This article was written by James Macfarlane and Lucy Rogers

Parts 1 and Part 2 of this series of articles has talked about connecting LED's, relays and solenoids to your Raspberry Pi. This section focuses on motors.


Electric motors produce rotational motion from electricity. They are available in a massive variety of shapes and sizes from a few millimetres across to a few metres. Motors can do all kinds of useful work, turning pumps, fans, conveyor belts and all kinds of other mechanisms. There are many different types of motor. In this section, we will look at a few of the common ones and describe how to control them from the Pi. We start, though, with a quick review of how motors work.

DC Motor (Image credit: RS Components)

Figure 1: DC Motor (238-9721) - (Image credit: RS Components)

How Motors Work

Imagine you have a wheel that’s mounted on bearings so it can rotate freely, for example, the wheel of a skateboard. If you attach a magnet to the wheel, a second magnet moving nearby will cause the wheel to rotate a little bit, because the magnets attract or repel each other. We can swap the second magnet for a set of electromagnets, arranged evenly around the wheel. If they are switched on and off in the right order, the wheel can be made to rotate continuously. We could now couple some kind of mechanical load (e.g. a fan) to the wheel and make it do useful work.

What we’ve just described is exactly how most AC motors and brushless DC motors (including stepper motors) work. In the case of a brushless DC motor, an electronic circuit ensures the electromagnets are controlled in the most optimal way. In an AC motor, the alternating current creates a changing magnetic field so no electronics is needed, but this means the speed of the motor is now dictated by the frequency of the AC supply.

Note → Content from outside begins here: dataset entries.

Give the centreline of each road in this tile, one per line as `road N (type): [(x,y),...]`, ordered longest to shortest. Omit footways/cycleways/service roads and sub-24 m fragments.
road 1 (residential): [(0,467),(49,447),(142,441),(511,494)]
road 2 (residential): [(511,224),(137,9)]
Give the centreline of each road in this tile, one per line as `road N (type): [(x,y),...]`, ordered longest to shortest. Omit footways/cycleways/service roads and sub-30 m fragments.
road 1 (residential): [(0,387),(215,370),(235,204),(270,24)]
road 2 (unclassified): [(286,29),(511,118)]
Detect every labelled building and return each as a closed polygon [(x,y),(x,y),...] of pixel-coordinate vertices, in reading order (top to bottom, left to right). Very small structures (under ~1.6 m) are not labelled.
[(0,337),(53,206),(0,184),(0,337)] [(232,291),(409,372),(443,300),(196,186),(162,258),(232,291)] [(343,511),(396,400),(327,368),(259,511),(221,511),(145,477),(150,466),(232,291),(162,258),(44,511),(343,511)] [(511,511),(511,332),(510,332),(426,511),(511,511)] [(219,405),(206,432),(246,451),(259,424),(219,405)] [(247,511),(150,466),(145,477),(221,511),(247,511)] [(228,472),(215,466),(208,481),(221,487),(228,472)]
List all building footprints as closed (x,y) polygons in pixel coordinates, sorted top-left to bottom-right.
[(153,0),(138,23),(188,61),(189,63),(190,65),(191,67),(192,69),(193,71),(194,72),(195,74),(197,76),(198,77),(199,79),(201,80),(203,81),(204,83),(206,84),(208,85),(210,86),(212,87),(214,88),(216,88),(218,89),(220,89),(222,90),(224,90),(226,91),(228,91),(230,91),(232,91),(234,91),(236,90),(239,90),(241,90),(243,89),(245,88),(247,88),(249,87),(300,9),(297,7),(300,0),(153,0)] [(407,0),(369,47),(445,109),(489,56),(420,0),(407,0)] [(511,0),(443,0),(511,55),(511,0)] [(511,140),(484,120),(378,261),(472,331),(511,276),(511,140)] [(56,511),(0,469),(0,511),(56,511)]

If we want a DC motor without electronics, we can swap our set-up around. If we now put the electromagnets on the wheel and the permanent magnet on the outside, we can arrange for the switching of the electromagnets to happen automatically by connecting them to a set of copper segments arranged in a ring that rotates with the wheel. The electricity is supplied via a pair of spring-loaded carbon blocks which rub against the segments. As the wheel rotates, the supply connects to each electromagnet in turn, ensuring maximum repulsion (or attraction) whatever the angle of the wheel. What we have described is, of course, a conventional (brushed) DC motor. The ring of copper segments is called the commutator and the carbon blocks are, of course, the brushes.

Motor Terminology

The part of the motor that rotates is called the rotor and the fixed part is called the stator. The coils to which the main electrical input is applied are called the armature - this might be on the rotor (as in a brushed DC motor) or the stator (as in a stepper motor or an AC induction motor.) The armature always makes a rotating magnetic field (as we have seen, this can be done in three ways: external circuitry, alternating current, or a commutator.) In order that the motor can move, the armature needs to react against another magnetic field. The part of the motor which produces this is called, simply, the field. The field is usually a set of permanent magnets but can also be an electromagnet or, in the case of an induction motor, an electric current induced in a piece of metal by the action of the armature’s alternating field.

Speed and Torque

For any particular motor, the speed of rotation is related to the voltage applied to the input terminals (with a slight caveat for AC motors, as we shall see.) The current drawn by a motor depends on the torque, i.e. the amount of mechanical load you apply to the output shaft.

Controlling Motors

Turning motors on and off with a Pi is just the same as switching any other medium to high current load. Simple driver circuits like the open collector driver can be used or, for bigger motors, an open collector driving a relay.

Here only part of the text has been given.